■ Task requirements
Copy, exactly as written, the lines that begin at the one containing "left front paw: (440, 330)" and end at the one containing "left shoulder: (148, 421)". Skip any pictures in the data below.

Landmark coordinate records:
━━━

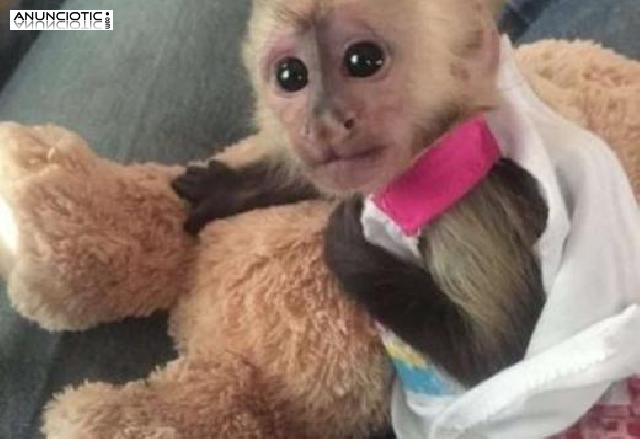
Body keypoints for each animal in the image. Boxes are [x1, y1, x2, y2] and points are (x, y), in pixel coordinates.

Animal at [172, 0, 547, 389]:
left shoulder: (466, 200)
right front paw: (227, 188)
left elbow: (499, 356)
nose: (321, 124)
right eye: (290, 75)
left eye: (363, 60)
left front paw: (344, 243)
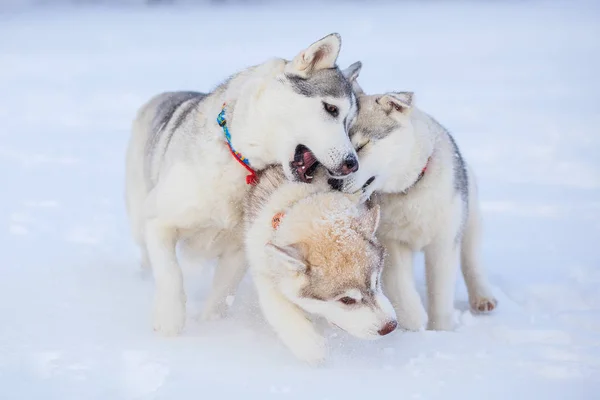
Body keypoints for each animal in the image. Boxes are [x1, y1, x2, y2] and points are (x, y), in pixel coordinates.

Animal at [125, 33, 360, 334]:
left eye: (349, 124)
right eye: (331, 108)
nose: (353, 164)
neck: (238, 159)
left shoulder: (237, 251)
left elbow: (220, 295)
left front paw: (212, 325)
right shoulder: (158, 222)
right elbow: (171, 275)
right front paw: (170, 323)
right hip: (138, 218)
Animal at [244, 165, 398, 362]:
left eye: (376, 281)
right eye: (346, 300)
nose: (390, 326)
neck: (296, 198)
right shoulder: (264, 268)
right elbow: (281, 307)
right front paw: (312, 347)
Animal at [328, 62, 496, 332]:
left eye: (361, 146)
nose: (332, 181)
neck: (409, 189)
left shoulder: (443, 243)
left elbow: (441, 292)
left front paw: (440, 330)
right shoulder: (392, 242)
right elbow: (401, 287)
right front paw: (414, 322)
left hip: (469, 215)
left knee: (471, 257)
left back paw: (482, 296)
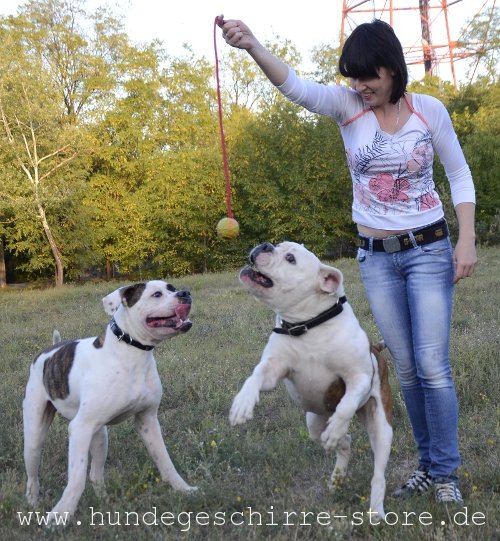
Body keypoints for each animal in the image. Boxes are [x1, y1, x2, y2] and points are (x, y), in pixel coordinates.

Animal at [23, 280, 196, 524]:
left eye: (172, 288)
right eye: (156, 294)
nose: (185, 293)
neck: (131, 351)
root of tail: (48, 351)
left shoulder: (148, 421)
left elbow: (165, 460)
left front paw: (183, 489)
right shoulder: (79, 428)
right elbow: (76, 477)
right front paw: (61, 515)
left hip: (99, 436)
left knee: (96, 473)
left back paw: (104, 501)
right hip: (34, 437)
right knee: (33, 475)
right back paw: (33, 503)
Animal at [231, 243, 394, 516]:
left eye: (290, 258)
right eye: (276, 245)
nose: (264, 245)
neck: (308, 325)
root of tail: (377, 349)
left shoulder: (358, 377)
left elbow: (346, 405)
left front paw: (338, 424)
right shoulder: (273, 369)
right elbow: (254, 378)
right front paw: (242, 404)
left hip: (381, 427)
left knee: (378, 473)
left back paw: (376, 510)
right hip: (314, 424)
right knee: (344, 443)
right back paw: (337, 477)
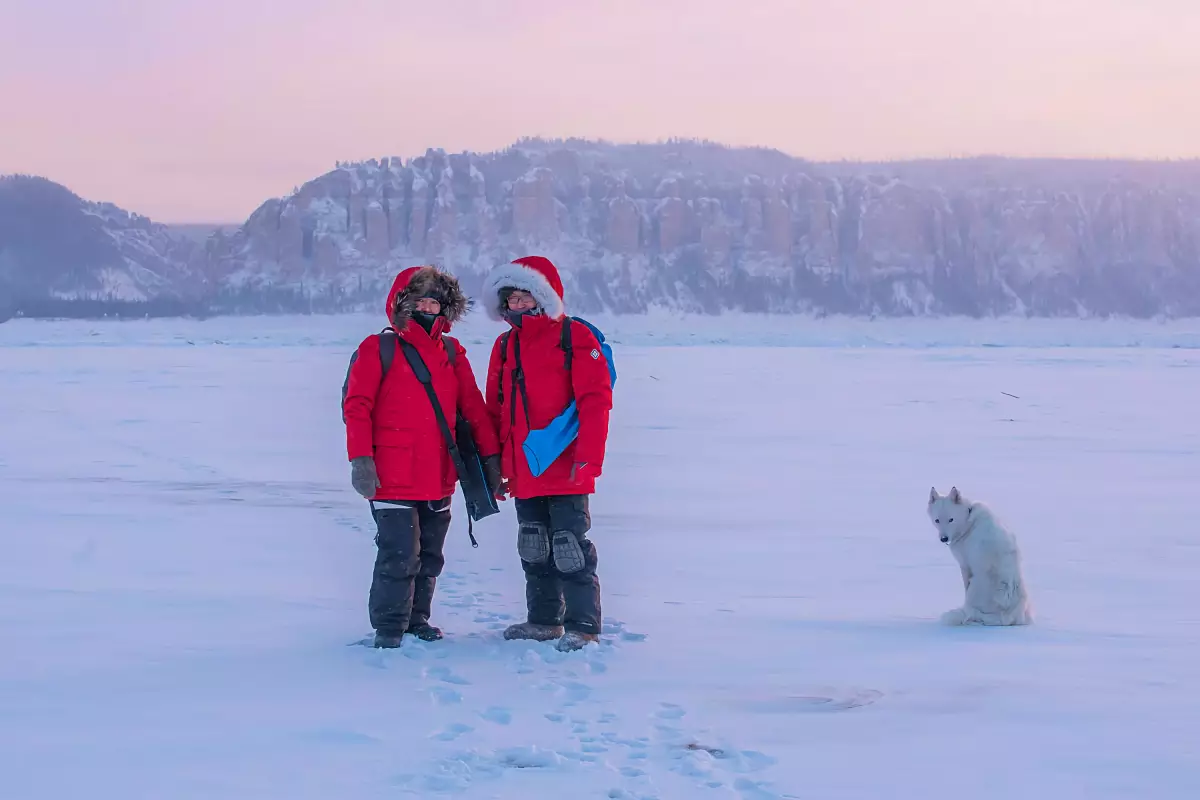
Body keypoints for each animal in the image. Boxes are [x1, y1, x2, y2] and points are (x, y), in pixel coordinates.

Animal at [926, 489, 1032, 623]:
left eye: (951, 519)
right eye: (937, 520)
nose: (943, 538)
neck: (967, 522)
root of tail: (1006, 616)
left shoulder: (965, 566)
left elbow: (965, 587)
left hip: (975, 585)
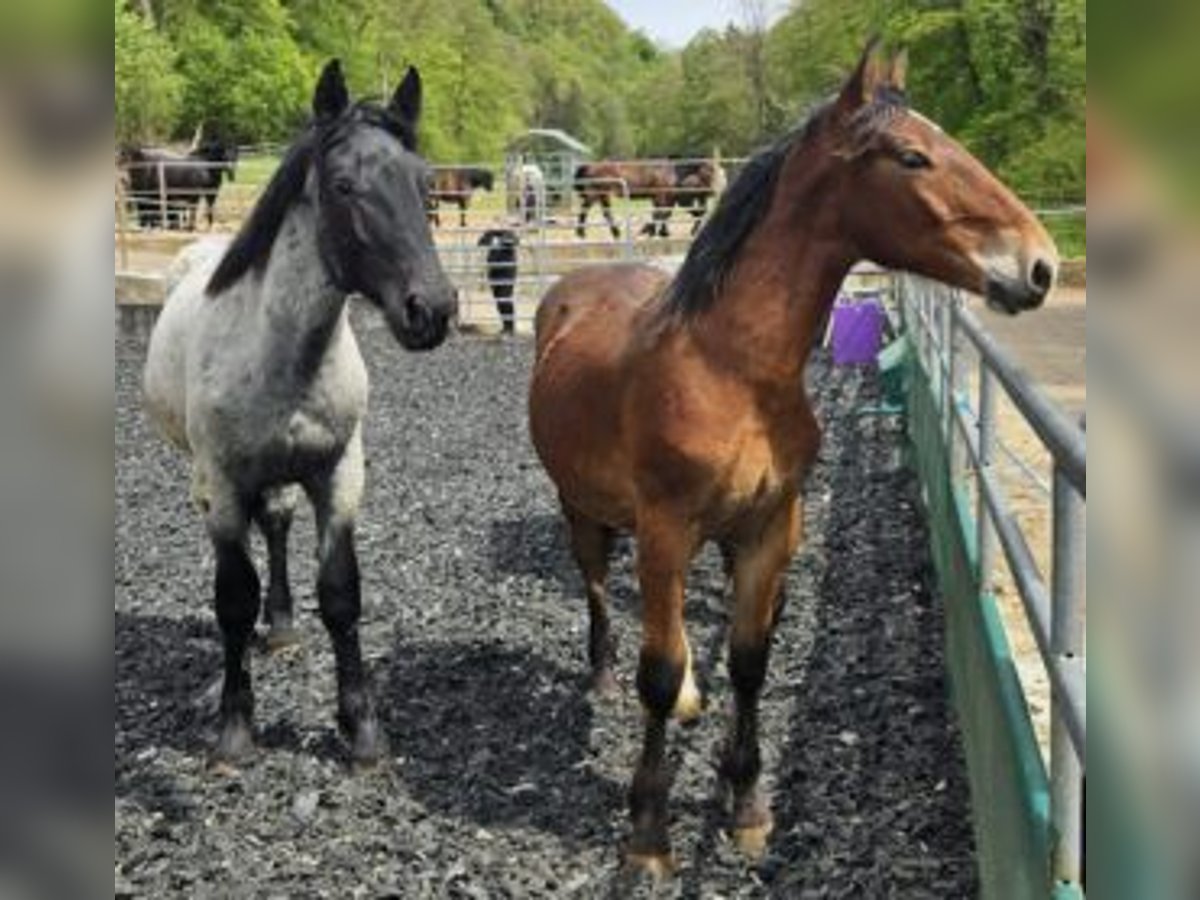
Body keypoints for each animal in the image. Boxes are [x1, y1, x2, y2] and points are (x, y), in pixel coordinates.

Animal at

━━━

■ Your solution
left front paw: (440, 330)
right shoulder: (392, 242)
right elbow: (401, 287)
right front paw: (414, 322)
left hip: (469, 215)
left knee: (471, 257)
left back paw: (482, 296)
Body keypoints for each animal in the image. Boxes are [x1, y1, x2, y2] and points are (x, y), in pixel coordinates.

Animal at [23, 280, 196, 524]:
left eye: (172, 288)
right eye: (156, 294)
nose: (185, 293)
neck: (131, 351)
root of tail: (48, 351)
left shoulder: (148, 421)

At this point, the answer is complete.